Quando você subiu no lugar mais alto do pódio em Seul, qual a primeira lembrança que te veio a mente e por que?

Difícil racionalizar isso. Mas certamente eu não tinha noção do que viria depois. A repercussão e as consequências da conquista. Pensei muito em minha mãe, que havia falecido recentemente. E talvez nas dificuldades que enfrentei para chegar até aquele momento.    

O que você acha que faltou em Barcelona 1992 para alcançar mais um pódio Olímpico?

Fomos a Barcelona depois de um período de três anos de rompimento com a Confederação Brasileira de Judô. Somente no início de 92 começamos a preparação para os Jogos. Além disso, me lesionei no ombro durante minha participação na Olimpíada. Mas pudemos comemorar a conquista de Rogério Sampaio o que foi muito bom para todos nós. 

Nos Jogos de Atlanta 1996 você estava com 32 anos, mais experiente e perto do fim da carreira Olímpica. Qual o valor daquele bronze? Acha que fechou com “chave de ouro” seu ciclo na Olimpíada?

Podia ser ouro. Num torneio de judô Olímpico a decisão fica no detalhe. Por muito pouco eu não fui à final. Disputei o bronze como se fosse o ouro. Fiquei feliz por minha segunda medalha olímpica, mas tenho certeza de que poderia ter ido mais longe não fossem detalhes. Portanto, esse bronze foi um fecho de ouro sim!    

Depois do vôlei, o judô é o esporte que mais deu medalhas ao Brasil. O que você acha que fez a modalidade ser tão vencedora num lugar tão longe do seu país de origem, o Japão?

O judô brasileiro soube aproveitar a vinda ao Brasil de senseis japoneses que acompanharam a imigração nipônica para o País. Houve uma simbiose desse ensinamento com o talento do atleta brasileiro. Além disso, a partir de minha descoberta dos torneios europeus, o judô nacional se inseriu no circuito mundial e praticando um importante intercambio com as outras forças do judô internacional. Isso foi o que permitiu o progresso do judô nacional.  

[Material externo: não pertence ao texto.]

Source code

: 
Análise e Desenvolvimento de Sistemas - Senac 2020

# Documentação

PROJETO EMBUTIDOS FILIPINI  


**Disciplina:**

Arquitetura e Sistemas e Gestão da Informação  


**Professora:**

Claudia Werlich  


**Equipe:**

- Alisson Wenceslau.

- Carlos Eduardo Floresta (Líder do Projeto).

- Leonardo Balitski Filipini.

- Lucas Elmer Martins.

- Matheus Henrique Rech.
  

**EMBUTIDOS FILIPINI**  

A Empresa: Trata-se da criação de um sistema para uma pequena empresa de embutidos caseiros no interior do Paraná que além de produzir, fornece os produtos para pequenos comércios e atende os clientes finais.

Analisando a equipe de judô do Brasil na Rio 2016, você acha que teremos mais ouros no “caminho suave”? Quais judocas brasileiros você apontaria com chances de medalhas nos tatames do Rio de Janeiro, em agosto?

O judô nacional poderá sim ganhar medalhas no Jogos do Rio. O judô feminino, por conta do resultado das últimas Olimpíadas, entra com mais chance. Sarah Menezes, Erika Miranda, Rafaela Silva, Mayra Aguiar e Maria Suelen Althman tem boas chances. No masculino o Brasil também tem chances principalmente com Victor Penalber, Rafael Silva e Thiago Camilo. Mas os demais judocas da equipe pertencem à elite do judô mundial e não será grande surpresa que conquistem pódios olímpicos na capital fluminense.    

Onde e como estão guardadas as suas medalhas Olímpicas? Costuma usar de vez em quando para relembrar as conquistas?

Guardo-as em casa. Só as exibo quando solicitado, em entrevistas, documentários ou outros eventos. 

Independentemente de ser ouro ou bronze, qual o significado de ser um medalhista Olímpico?

Representar o País numa Olimpíada empresta um enorme peso psicológico ao atleta. Não basta estar muito bem técnica e fisicamente. A cabeça precisa estar muito melhor preparada. A pressão é enorme. Me lembro do que senti em Seul. O Brasil voltou de lá com apenas uma medalha de ouro: a minha. A cobrança era muito forte. Inclusive a auto-cobrança. Numa Olimpíada, a distância entre ganhar o ouro ou o bronze é muito pequena.